I trusted her with everything she said. But I realized that everyday she was in call with the same person and she would make different excuses. I never thought of her lying, nor any wrong thoughts came to my mind. I was too dumb and gullible that I would trust her excuses.
One day I was laying, I thought to access her Facebook account just to check what she has been posting on Facebook. Little did I know that my heart was about to shatter. As I opened her Facebook account, a message box popped up and there was a guy named Yeasin who was calling her babe. I scrolled up and checked all the messages.
The phone slipped out of my hand, and I was in a state of shock.
Mariam was cheating on me with another guy! She had an enormous bunch of messages in which she expressed her love to him. It broke my heart badly. In an instant, my heart was shattered into pieces. I started breathing heavily and was about to cry.
This was the first time I cried because of a girl. It was impossible for me to accept the bitter reality. Initially, I thought I was in a dream and I will wake up anytime, but it wasn’t. I couldn’t talk about it to anyone. The pain inside my chest was increasing more when she would text me or call me expressing fake love.

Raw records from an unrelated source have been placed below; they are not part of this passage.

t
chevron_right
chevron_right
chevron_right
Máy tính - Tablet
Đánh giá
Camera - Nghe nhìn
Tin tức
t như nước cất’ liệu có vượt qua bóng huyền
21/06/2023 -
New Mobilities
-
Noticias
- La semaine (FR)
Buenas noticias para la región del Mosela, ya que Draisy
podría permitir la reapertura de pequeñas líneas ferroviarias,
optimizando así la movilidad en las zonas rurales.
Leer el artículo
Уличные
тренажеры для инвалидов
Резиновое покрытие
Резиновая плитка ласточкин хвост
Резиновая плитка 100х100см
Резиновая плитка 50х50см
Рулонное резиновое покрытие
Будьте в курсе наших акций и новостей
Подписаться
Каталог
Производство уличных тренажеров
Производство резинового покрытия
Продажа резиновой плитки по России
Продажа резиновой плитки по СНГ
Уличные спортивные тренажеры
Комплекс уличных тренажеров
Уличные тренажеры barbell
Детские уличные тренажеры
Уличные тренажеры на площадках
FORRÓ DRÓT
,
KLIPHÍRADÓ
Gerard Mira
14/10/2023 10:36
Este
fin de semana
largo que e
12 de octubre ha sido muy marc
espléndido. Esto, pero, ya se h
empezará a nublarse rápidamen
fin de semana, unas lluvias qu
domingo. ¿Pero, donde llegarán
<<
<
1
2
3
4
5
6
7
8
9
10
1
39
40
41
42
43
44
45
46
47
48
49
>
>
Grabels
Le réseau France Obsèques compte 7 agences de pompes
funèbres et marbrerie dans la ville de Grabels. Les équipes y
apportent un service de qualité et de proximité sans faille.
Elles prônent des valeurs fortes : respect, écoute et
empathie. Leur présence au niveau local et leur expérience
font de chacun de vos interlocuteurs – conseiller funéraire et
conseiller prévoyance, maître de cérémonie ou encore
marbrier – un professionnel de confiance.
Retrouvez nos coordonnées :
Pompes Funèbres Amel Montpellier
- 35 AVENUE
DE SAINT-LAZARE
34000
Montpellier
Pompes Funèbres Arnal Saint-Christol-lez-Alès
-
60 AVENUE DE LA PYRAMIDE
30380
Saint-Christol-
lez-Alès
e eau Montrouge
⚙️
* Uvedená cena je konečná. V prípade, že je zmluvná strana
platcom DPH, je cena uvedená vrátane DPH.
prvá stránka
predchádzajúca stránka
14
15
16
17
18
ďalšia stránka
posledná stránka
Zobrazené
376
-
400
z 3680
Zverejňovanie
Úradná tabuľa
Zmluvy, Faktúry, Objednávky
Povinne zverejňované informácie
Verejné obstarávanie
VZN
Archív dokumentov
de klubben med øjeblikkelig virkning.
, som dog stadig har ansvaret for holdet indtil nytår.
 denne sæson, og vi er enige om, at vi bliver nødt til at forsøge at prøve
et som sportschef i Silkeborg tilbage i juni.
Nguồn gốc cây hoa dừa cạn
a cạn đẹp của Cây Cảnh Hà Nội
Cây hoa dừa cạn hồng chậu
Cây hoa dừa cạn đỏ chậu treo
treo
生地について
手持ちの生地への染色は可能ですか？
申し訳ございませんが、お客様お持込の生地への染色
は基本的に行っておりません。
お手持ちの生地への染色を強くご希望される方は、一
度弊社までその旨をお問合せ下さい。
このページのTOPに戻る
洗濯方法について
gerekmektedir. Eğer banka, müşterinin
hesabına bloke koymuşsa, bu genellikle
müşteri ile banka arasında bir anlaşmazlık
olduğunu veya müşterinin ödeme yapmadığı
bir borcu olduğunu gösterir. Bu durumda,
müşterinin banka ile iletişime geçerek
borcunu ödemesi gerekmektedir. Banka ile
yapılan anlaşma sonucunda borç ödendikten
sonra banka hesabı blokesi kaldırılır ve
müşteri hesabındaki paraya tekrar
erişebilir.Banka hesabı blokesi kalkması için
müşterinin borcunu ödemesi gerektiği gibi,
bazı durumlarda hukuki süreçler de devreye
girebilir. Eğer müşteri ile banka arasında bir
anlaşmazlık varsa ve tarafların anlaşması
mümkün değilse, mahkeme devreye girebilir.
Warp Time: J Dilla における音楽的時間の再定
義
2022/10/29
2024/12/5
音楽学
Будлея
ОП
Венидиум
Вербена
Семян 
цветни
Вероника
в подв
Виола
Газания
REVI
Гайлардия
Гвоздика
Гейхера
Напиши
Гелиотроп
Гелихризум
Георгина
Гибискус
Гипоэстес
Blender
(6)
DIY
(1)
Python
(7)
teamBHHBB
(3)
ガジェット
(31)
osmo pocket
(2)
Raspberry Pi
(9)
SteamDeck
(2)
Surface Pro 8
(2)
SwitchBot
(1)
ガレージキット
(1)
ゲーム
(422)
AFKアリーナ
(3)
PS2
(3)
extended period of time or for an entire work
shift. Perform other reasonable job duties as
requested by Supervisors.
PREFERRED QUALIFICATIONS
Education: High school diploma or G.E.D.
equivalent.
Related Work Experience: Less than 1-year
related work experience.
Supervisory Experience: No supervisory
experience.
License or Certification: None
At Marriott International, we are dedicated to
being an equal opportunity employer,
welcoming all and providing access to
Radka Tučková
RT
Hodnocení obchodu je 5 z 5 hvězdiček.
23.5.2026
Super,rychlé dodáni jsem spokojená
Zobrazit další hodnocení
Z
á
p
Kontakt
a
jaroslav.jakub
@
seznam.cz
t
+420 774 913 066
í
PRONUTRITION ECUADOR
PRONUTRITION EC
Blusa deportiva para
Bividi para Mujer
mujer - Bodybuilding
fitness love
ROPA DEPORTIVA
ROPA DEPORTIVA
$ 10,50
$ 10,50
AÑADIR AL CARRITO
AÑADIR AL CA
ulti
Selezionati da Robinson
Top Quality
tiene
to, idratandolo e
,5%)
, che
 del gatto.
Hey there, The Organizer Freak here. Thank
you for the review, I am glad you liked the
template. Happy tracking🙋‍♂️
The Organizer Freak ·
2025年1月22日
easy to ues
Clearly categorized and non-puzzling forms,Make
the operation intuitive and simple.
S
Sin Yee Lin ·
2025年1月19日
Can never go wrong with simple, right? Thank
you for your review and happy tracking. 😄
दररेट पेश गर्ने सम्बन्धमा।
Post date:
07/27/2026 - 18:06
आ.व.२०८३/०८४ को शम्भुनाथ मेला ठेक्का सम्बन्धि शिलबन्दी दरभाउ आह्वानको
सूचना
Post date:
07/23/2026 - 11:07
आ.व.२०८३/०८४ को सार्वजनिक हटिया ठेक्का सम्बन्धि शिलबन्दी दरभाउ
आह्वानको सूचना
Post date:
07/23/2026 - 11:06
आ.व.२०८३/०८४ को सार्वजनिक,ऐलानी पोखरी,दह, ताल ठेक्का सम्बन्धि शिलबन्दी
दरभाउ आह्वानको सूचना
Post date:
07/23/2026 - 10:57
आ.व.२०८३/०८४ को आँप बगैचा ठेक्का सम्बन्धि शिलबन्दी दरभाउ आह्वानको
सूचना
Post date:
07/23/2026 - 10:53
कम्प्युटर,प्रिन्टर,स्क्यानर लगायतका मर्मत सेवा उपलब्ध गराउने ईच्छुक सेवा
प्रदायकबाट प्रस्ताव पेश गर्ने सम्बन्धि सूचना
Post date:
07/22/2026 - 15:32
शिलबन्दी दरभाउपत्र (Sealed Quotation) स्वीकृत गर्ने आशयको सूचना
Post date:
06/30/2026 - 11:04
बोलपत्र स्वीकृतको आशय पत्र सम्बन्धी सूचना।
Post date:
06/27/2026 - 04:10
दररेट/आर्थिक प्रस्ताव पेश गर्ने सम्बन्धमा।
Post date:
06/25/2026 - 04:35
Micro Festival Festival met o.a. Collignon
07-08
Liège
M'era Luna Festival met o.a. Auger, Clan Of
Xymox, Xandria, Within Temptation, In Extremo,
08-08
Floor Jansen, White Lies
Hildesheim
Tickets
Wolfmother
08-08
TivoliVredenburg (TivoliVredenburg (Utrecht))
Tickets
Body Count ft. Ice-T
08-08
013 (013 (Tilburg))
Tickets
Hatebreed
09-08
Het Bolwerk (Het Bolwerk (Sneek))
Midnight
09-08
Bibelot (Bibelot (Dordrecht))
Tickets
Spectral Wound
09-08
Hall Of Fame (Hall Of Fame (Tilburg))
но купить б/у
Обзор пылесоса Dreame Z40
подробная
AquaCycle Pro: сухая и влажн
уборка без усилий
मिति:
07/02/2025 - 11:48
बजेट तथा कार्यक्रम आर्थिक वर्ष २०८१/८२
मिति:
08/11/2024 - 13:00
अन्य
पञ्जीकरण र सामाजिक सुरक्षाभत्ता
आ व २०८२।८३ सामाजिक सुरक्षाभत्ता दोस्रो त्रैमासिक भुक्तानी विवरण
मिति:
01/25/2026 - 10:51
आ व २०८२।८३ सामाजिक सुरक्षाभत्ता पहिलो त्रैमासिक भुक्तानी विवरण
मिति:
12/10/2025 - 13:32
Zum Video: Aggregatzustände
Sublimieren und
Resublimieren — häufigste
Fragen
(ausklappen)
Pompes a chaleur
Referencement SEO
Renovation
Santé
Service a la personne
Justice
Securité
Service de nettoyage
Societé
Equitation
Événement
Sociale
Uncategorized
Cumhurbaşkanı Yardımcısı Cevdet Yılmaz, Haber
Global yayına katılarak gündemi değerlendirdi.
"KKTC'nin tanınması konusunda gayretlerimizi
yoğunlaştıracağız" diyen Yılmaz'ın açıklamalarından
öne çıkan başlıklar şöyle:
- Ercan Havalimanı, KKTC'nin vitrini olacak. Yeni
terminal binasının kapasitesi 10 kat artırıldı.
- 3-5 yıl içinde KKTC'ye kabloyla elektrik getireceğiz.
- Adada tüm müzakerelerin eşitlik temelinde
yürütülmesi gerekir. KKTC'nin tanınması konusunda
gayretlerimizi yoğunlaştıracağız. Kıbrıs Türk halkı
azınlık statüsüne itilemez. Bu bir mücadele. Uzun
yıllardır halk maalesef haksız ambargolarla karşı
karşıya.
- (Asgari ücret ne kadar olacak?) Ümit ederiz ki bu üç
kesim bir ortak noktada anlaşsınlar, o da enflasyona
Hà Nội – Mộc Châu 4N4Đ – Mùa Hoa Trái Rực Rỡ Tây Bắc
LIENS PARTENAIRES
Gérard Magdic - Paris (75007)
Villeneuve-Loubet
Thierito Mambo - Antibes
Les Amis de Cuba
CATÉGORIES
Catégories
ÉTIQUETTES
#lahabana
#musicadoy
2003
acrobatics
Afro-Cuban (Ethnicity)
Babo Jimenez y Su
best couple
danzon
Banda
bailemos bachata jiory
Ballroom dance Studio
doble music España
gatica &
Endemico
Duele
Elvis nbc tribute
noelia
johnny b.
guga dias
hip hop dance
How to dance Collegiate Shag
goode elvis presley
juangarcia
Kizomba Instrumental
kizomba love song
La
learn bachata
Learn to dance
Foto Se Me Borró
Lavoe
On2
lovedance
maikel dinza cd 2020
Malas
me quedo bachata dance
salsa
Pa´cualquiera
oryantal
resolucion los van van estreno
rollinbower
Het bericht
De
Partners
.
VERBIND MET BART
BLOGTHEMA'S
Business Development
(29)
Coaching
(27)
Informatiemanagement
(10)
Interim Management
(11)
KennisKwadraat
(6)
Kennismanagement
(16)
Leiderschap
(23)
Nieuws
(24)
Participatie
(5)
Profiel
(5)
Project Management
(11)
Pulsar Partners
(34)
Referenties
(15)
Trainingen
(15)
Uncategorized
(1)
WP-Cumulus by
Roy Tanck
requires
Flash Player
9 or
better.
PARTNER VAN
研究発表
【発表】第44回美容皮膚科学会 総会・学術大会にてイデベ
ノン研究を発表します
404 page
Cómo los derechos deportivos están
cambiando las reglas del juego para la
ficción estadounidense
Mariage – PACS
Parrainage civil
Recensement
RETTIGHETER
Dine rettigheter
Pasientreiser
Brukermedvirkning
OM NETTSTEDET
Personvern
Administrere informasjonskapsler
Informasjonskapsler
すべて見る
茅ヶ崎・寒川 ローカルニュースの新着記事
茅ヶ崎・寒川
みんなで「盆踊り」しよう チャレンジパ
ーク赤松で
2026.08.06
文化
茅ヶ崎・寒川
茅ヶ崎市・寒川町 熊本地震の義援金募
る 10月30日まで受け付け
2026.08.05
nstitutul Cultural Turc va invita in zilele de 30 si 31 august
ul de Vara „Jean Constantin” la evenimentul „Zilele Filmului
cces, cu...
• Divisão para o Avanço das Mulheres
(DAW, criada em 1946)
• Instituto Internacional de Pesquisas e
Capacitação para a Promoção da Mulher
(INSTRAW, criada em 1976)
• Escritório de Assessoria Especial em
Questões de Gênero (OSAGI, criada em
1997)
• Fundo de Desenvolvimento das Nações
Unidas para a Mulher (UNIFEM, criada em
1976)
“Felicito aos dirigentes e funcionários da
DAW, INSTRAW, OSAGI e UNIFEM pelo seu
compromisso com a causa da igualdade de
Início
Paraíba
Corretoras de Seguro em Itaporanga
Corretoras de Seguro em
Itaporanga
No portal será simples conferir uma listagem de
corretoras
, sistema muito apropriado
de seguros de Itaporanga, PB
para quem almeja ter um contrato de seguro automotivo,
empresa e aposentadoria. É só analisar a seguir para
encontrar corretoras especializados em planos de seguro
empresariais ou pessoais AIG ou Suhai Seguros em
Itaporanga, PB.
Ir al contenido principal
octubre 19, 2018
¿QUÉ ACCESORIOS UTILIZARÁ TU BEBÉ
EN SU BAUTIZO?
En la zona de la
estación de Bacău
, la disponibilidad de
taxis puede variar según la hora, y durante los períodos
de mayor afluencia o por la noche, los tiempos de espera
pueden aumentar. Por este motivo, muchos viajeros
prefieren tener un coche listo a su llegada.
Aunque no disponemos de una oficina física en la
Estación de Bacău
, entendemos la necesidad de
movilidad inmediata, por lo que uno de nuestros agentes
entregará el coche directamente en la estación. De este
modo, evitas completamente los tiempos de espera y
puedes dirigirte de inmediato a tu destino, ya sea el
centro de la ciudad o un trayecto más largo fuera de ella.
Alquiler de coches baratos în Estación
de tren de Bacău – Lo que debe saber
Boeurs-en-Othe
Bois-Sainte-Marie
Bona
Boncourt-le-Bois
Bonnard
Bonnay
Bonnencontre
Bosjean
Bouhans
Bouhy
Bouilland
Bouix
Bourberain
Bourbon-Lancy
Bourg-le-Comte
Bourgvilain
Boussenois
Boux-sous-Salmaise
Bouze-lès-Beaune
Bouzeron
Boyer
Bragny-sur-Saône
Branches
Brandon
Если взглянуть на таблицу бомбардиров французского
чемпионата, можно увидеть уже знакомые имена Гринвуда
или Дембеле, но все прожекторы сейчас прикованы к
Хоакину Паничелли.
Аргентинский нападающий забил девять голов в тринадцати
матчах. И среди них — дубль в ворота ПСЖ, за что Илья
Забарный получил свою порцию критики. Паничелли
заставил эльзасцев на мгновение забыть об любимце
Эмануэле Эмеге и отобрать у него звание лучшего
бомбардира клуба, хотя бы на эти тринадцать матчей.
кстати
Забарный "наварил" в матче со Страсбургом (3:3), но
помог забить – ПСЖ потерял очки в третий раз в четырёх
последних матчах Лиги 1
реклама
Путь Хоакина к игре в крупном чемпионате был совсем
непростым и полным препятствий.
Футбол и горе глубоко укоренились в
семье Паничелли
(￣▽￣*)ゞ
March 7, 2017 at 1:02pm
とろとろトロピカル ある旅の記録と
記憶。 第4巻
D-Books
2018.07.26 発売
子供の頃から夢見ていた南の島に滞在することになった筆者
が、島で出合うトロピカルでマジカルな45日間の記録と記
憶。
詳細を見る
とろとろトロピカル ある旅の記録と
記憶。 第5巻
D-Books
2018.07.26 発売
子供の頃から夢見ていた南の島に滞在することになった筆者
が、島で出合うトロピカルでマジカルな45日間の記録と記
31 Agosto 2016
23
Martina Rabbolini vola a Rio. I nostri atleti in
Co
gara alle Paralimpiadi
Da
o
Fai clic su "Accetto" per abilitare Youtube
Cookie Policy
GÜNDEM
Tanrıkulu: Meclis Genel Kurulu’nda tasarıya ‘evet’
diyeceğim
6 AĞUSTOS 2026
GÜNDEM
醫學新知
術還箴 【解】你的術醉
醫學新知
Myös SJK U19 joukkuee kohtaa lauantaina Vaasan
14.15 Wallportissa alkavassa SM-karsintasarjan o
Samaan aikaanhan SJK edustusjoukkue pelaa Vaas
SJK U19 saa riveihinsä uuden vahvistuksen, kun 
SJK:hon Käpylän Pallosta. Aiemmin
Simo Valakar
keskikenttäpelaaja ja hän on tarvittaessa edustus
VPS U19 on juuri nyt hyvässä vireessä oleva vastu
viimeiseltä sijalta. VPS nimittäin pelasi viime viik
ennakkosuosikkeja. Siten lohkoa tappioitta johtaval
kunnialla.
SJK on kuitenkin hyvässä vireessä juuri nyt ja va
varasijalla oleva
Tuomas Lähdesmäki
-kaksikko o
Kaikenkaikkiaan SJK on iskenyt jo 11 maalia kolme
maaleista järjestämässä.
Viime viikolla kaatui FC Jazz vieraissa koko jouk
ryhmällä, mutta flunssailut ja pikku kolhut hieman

Two days after finding out that she cheated, I tried my best to calm myself down as I was full of anger and pain. On phone call, I told her everything I saw. After realizing that I caught her red-handed, she started crying on call. Crying can be contagious. I told her I am leaving, after which I started crying too. She apologized and said while crying,
“Ali, Please Don’t Go! Please don’t leave me.”
Her apology seemed to be from a deep heart, so I accepted it. I gave her a chance, but I caught her red-handed again and again.
Even though I gave her multiple chances, but she kept on cheating. It was too much for my heart to bear. It was very difficult for me, but I had to let her go so she couldn’t hurt me further.
“Sometimes, I don’t know what haunts me more.. The memories of you… Or the happy person I used to be.” — Ranata Suzuki.
That day I lost my true self.
Long distant relationships can work if roots are strong. If roots aren’t powerful enough, then the partner leaves you eventually without caring about how much you can get hurt.